Desafios para a conciliação da Biotecnologia e a Ética

Enviada em 07/08/2020

Equivocada e pouco racional. Essa é a verdadeira adjetivação para o jeito que as pessoas lidam com a biotecnologia no mundo atual. Por consequência de uma ciência bastante desenvolvida, na maioria das vezes o abuso e a falta de ética ao usá-la podem ser citadas. As pessoas chegam ao ponto de realizar uma fertilização in vitro, só para modificar as características de um embrião. Com certeza, a biotecnologia moderna e a capacidade de alteração do material genético, ajudaram bastante no desenvolvimento tanto da economia, quanto da saúde, entanto, é necessário que “barreiras sejam criadas para que a ciência não ultrapasse a ética”.

Conforme levantamentos realizados pela rede latino-americana de reprodução assistida, o Brasil lidera o ranking de recém-nascidos frutos de fertilização in vitro, inseminação artificial e transferência de embriões, sendo 41,9% dos bebês brasileiros concebidos dessa maneira. Entretanto, muitas mulheres que realizam esse tipo de procedimento conseguem engravidar normalmente, mas, optam pela fertilização in vitro para a possível modificação do DNA de seu embrião, podendo modificar a cor dos olhos, a pele e até mesmo o cabelo.
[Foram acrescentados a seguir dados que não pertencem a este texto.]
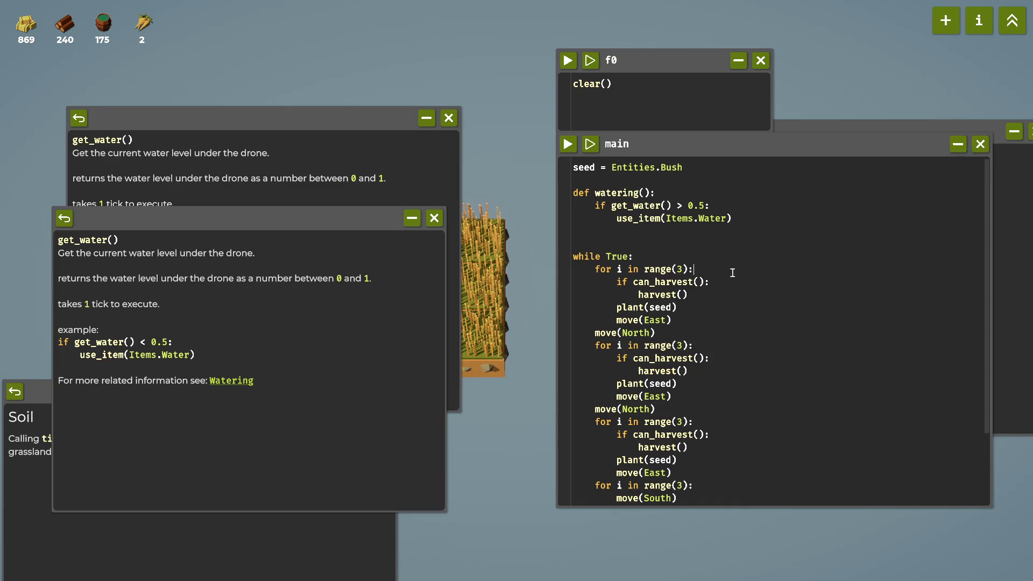
pyautogui.scroll(-2, 687, 277)
pyautogui.scroll(2, 716, 290)
pyautogui.click(434, 219)
pyautogui.click(449, 116)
Inquestionavelmente, utilizar-se da manipulação genética por simples preferência ou para obtenção de lucros, vai contra qualquer princípio ético e moral.
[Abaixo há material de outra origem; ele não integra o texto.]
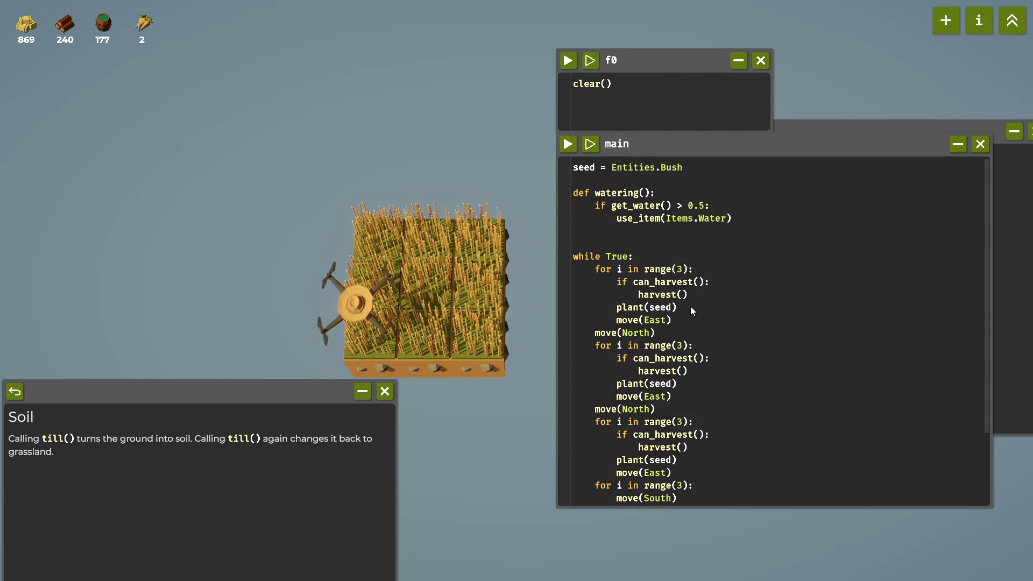
# Insert a watering() call after plant(seed) in each of the three row loops.
pyautogui.press('Return')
Embora a biotecnologia vem contribuindo significativamente para o desenvolvimento do mundo todo, como por exemplo, na produção de alimentos, no controle de pragas, no diagnóstico de doenças e entre tantas outras coisas, é preciso saber que “sempre toda ação, há uma reação”. Por exemplo, os alimentos transgênicos, ou seja, os Alimentos Geneticamente Modificados, possuem vários riscos potenciais à saúde, tendo como principais, o aumento das alergias, o aumento da resistência aos antibióticos, e o aumento no risco de câncer, ou seja, além da questão ética, a saúde também pode ser inserida, já que ela é afetada.

Infere-se portanto, que as barreiras entre a ética e a ciência devem ser construídas para que nenhum princípio moral ou ético seja afetado. Nesse sentido, é necessário que o governo cria uma lei proibindo as mulheres que possuem capacidade de engravidar de realizar o procedimento de fertilização in vitro, tendo como pensão, uma multa, a qual será estabelecida pelo próprio governo, para assim, a ética seja estabelecida.  Além disso, para que doenças por consumos de transgênicos sejam evitadas, é imprescindível que o ministério da saúde realize campanhas contra o consumo excessivo de transgênicos, fazendo cartazes para serem colocados em postos de saúde, praças públicas, ou até mesmo coloque anúncios na TV, evidenciando os danos que os tais podem fazer à saúde das pessoas.